A tough gig
The Palestinian-Israeli conflict is one of the most difficult, solution-resistant conflicts the world has confronted. For journalists, it is shaping up as one of the most difficult, confronting and ethically challenging conflicts to cover.
There’s been discontent expressed by audiences and journalists at what they say is biased coverage of the conflict. Audience complaints to the BBC have been split fairly evenly between those complaining the coverage is biased towards Palestinians and those who believe its biased towards Israel. There’s no available statistics for complaints made to the ABC, where two weeks ago some journalists went to management to complain that spokespeople from Israeli- and Palestinian-aligned organisations were held to differing standards.
The ABC ombudsman, Fiona Cameron, has investigated four audience complaints and found no breach of ABC editorial policies. But staff concerns over the ABC’s reluctance to use words such as ‘genocide’ or ‘ethnic cleansing’ or ‘apartheid’ or ‘occupation’ have led ABC news management to put in place an editorial hub to advise journalists on language, which appears to have quietened the concern. As the head of ABC News, Justin Stevens, reminded staff, journalism is a difficult gig. It’s one that requires you to leave your personal views at the door.

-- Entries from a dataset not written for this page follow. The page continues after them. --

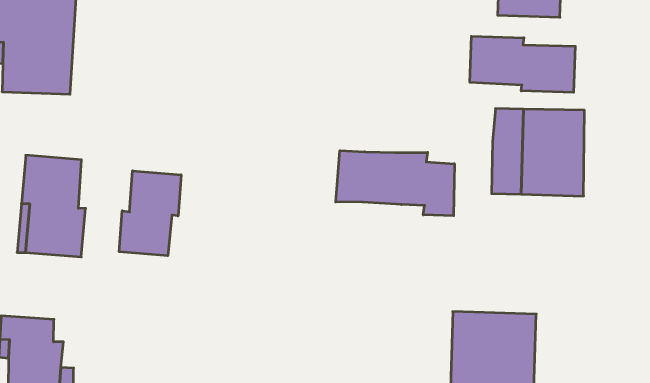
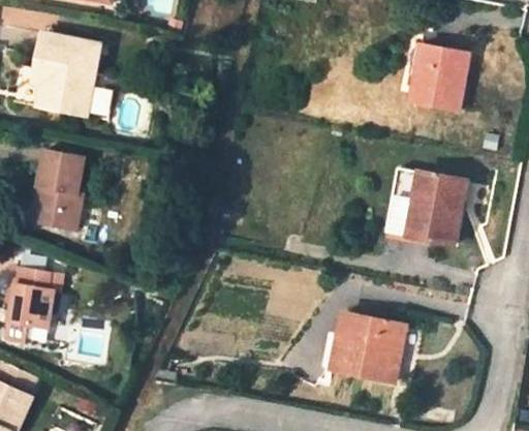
building: [470,36,575,92] -> none
building: [336,151,454,216] -> none
building: [119,171,181,256] -> none

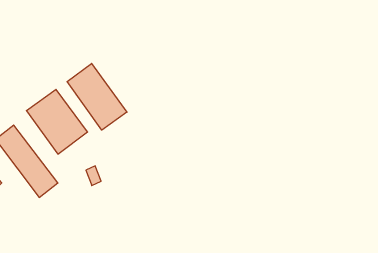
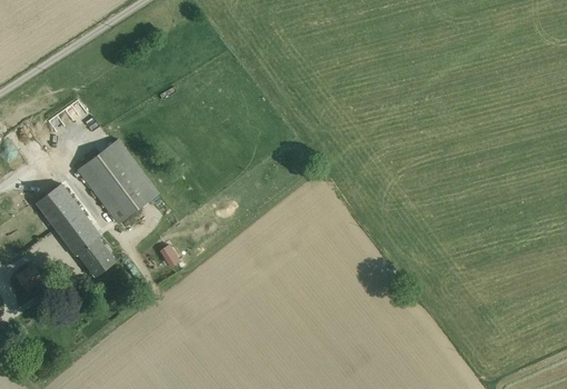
building: [67,63,127,130] -> none

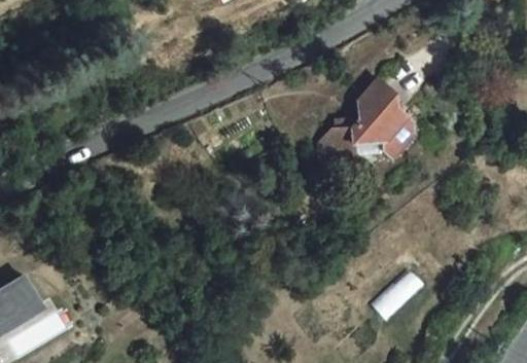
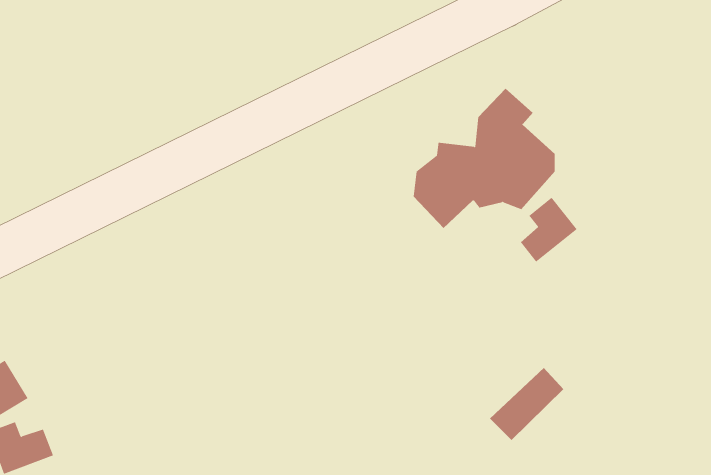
building: none -> [520,197,578,262]

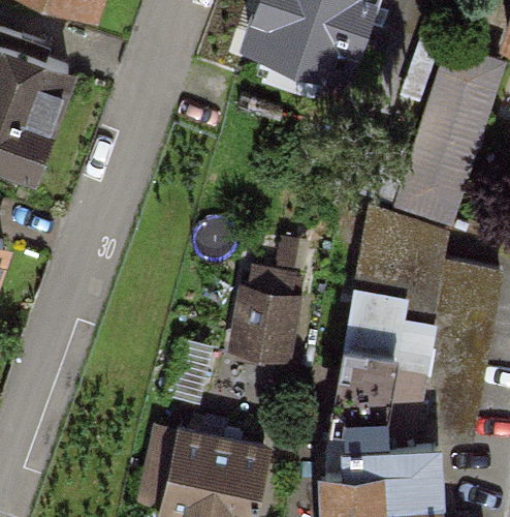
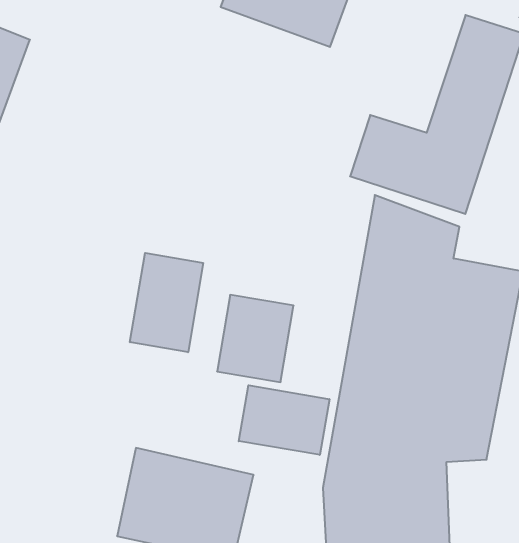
building: none -> [130,253,203,352]
building: none -> [239,385,329,455]

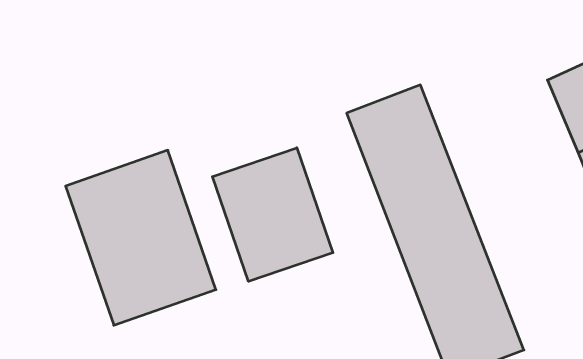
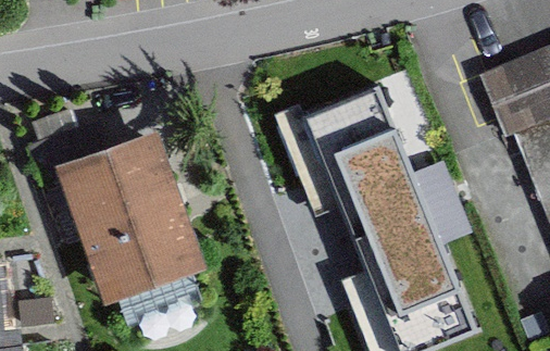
building: [212,148,333,281] -> none

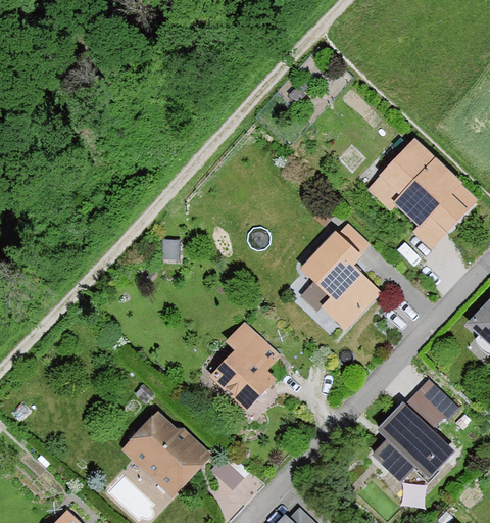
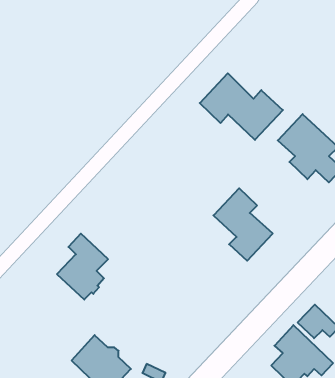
building: none -> [200,73,283,140]
building: [213,325,277,407] -> [57,234,108,300]

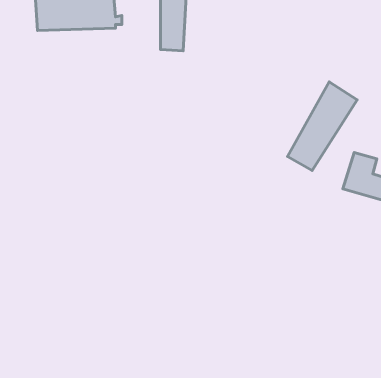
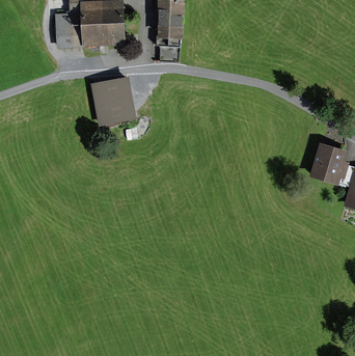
building: none -> [93,79,134,122]
building: [287,82,357,171] -> none

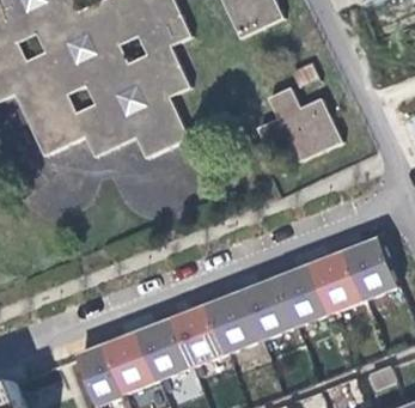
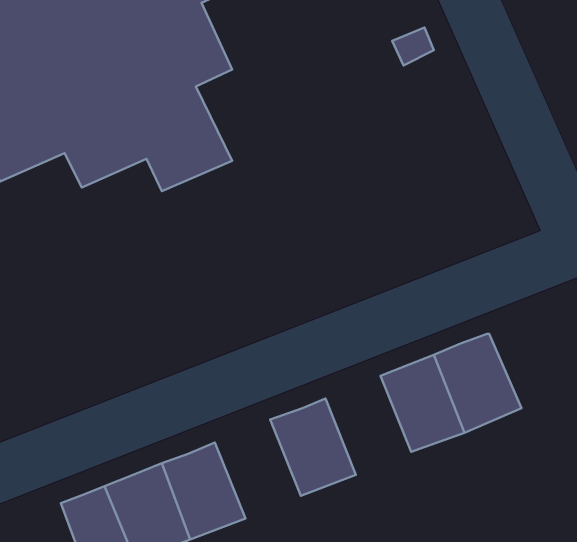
building: [256,83,338,158] -> none
building: [349,237,399,297] -> none
building: [246,276,300,339] -> none
building: [177,304,231,366] -> none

A few academics in the UTS Faculty of Arts and Social Sciences held a forum last week to discuss news media coverage of the conflict, and interrogate whether it has been biased. It brought together speakers largely supporting the Palestinian perspective to discuss how journalists, globally and in particular in Australia, were scoring. Overall, the verdict was ‘not well’. There was a strong belief expressed that journalists, here and abroad, were diminishing the Palestinian perspective on the latest outbreak of violence, and they had failed to bring context to the reporting, leaving audiences with the belief that the latest outbreak of conflict was actually its first instance – that the October 7 Hamas attack on Israel was not the result of decades of oppression and what United Nations Special Rapporteur on the occupied Palestinian territories, Francesca Albanese, calls the effective imposition by Israel of apartheid on the Palestinians of Gaza and the West Bank.
I argued that the lack of context reflects the exit from journalism of highly experienced journalists, particularly those with foreign-correspondent skills who know and understand the complexity of the Israel-Palestinian conflict. There is also a problem around language, but with western journalists by and large locked out of Gaza, it is an enormous burden to place on those reporters reporting from Israel to demand they label every bombardment of Gaza as evidence of genocide or ethnic cleansing. Those are judgments for international courts to make. And finally, whilst some journalists unhappy with the coverage might believe it fair not to interview representatives of one side or the other (depending on where their biases stand), that veers perilously close to advocacy, which is not the purpose of journalism. Deplatforming diminishes the suffering of those who are denied a voice. The job of journalists covering conflict is to report objectively, using verified information, rejecting propaganda, applying context and knowledge of history to deliver an accurate picture that does no harm to either side. It’s a tough gig. Falling short of this standard is failure.